A Monday meeting promoted as a discussion of how low oil prices affect the local economy turned into a rallying cry against new and proposed oil regulations.
There was some talk of why prices have fallen by half since June, and how that leads to layoffs and lower tax receipts for local government.
But the event's three industry speakers focused more on economic challenges posed by oil field regulations intended to protect the environment.
"The falling barrel prices are just one issue that we're facing," said one of the speakers, Nick Ortiz, a representative of the Western States Petroleum Association trade group.
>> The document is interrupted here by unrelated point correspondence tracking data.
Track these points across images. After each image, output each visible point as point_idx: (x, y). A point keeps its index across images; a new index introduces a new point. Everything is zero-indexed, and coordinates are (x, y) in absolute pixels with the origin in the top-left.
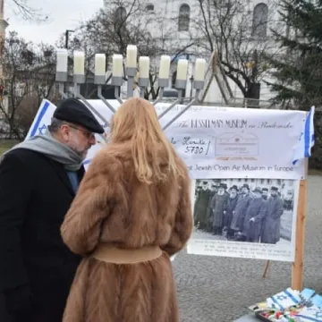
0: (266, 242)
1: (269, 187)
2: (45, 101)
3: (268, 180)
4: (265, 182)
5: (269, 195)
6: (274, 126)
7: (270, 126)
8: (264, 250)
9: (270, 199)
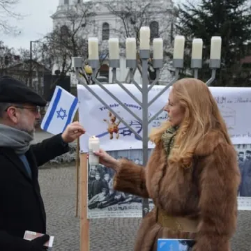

He joined local oil producer Chad Hathaway and Blair Knox, representing the California Independent Petroleum Association, in urging county residents to show their support for the industry by joining oil-friendly groups or attending government meetings where regulations are discussed.
Regulations tend to raise oil producers' costs, which makes Californian crude less competitive on the global market, the speakers explained. They addressed new rules regarding the well stimulation technique known as hydraulic fracturing, laws limiting greenhouse gas emissions, the likelihood of new groundwater regulations affecting oil and gas production, and Kern County's efforts to turn local oil permitting into a strictly ministerial process.
Prodded by an event moderator to make a prediction about prices, Hathaway said he expects to see oil selling at $75 per barrel within 18 months.
He also recalled working in the industry when oil was selling at about $15 per barrel, which he said makes the current level of about $50 look strong by comparison.
"We're gonna be OK," he said.
About 100 people attended the breakfast meeting organized by the Greater Bakersfield Chamber of Commerce and sponsored by local oil producer Aera Energy LLC.